Until the Final Hour: Hitler’s Last Secretary

Until the Final HourTraudl Junge – Ed. Melissa Muller
Like the accounts written by Hitler’s best friend August “Gustl” Kubizek, Until the Final Hour shows the weirdly human side of Hitler. There is something so very disconcerting about the idea of a madman having friends, normal conversations, afternoon tea and all the other conventional trappings of everyday life. Of course, it stands to reason that despots have to have some charm and personality (faked or not) otherwise they wouldn’t be able to rise as they do. Screaming, foaming madmen rarely control states if those are the only things they do. But still, my mind simply can’t wrap around the image of Hitler crawling around the floor of his office with a poker, trying to get his dog’s bouncy ball out from under the furniture.

Traudl Junge, Hitler’s secretary for three years, recounts her life unraveling as she is pulled from a secretarial pool to become Hitler’s personal secretary. At 22 she dreams of being a dancer but needs to make a living and working for the boss seems like an exciting adventure. From a midnight interview in a bunker in a forest, she follows her boss from the Wolf’s Lair to the Berghof, to visit Mussolini and finally to the Berlin bunker.

Junge’s book is based partly on an account she wrote after the war and partly on interviews she gave in the early 00s. A movie, Blind Spot, is an hour and a half of her recollections. Junge and her fellow secretaries lived in a “golden cage” – in the eye of the storm. While they often had ominous feelings they were so removed from real life, the war and factual news that they knew virtually nothing about what Hitler was up to. To them, he was a tired but kind boss who had a very stressful job. He was paternal and wanted only to talk about light topics when they had tea or dinner:

But that was not the end of the conversation.
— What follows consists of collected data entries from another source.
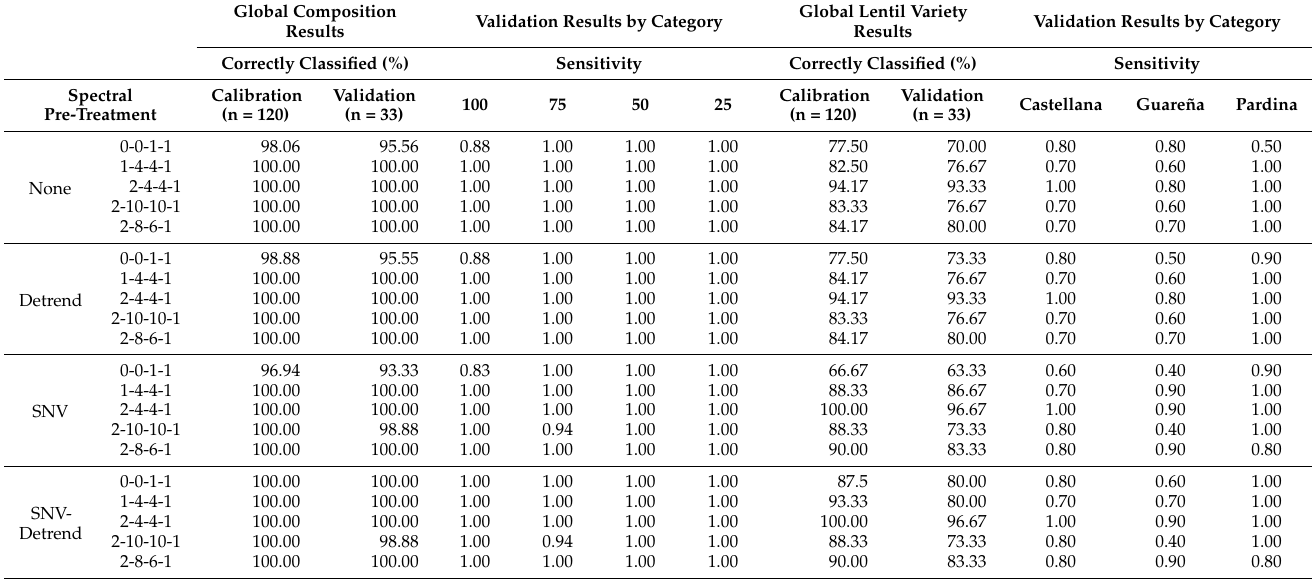
Table 2. Results of the classification of the flours according to the percentage of lentil flour present, based on the mathematical pre-treatments applied to the NIR spectra that provided the best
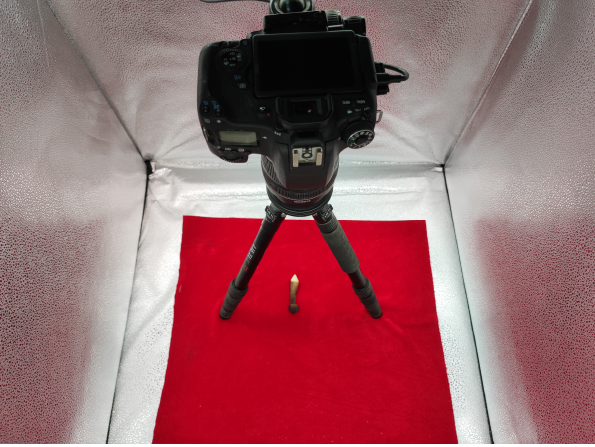
Figure 1. Experimental setup for image acquisition.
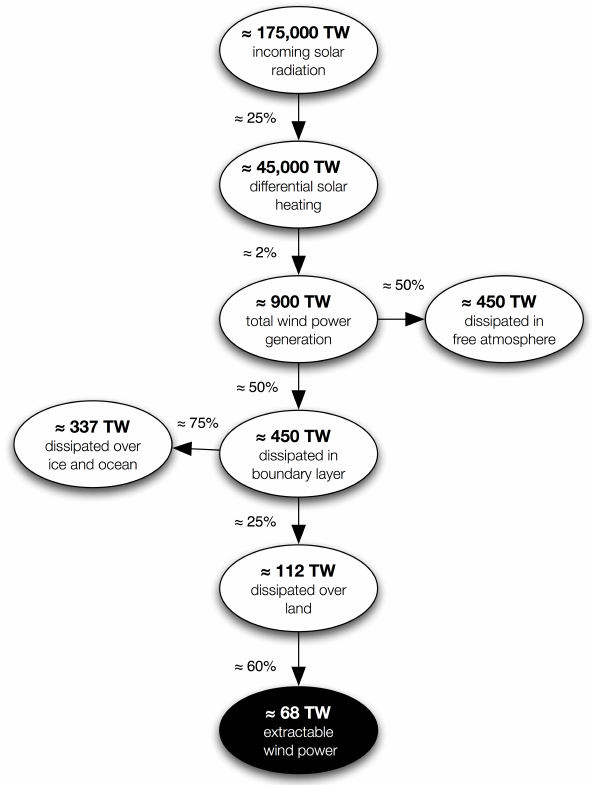
Fig. 1. The conversion processes between incoming solar radiation and extractable wind power over the land in the Earth system is shown. In this simplified framework, assuming a 100% conversion efficiency from mechanical power to electrical power, a maximum of 68TW of electricity can be produced from wind power extraction from the atmospheric boundary layer over all non-glaciated land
It looked as if Hitler wanted to say something more, and he seemed to be searching for the right words. Finally, he said, smiling at me and speaking almost awkwardly, that he knew I was still very young, there were so many men here, most of them seldom went home and – well, soldiers feel particularly strongly attracted to the Eternal Feminine – in short, I must be a little careful, not too forthcoming If I had any complaints of anyone pestering me, never mind who it was, I was to come and tell him about it, any time.

Only at the end when Junge ends up in the bunker in Berlin does she come to realize what sort of man she has been working for. Interspersed with her narrative are many comments about her shock, horror, grief and anger at herself for being so blind and complacent. She never asks for forgiveness, just tries to tell how it was as accurately as she can. Riveting.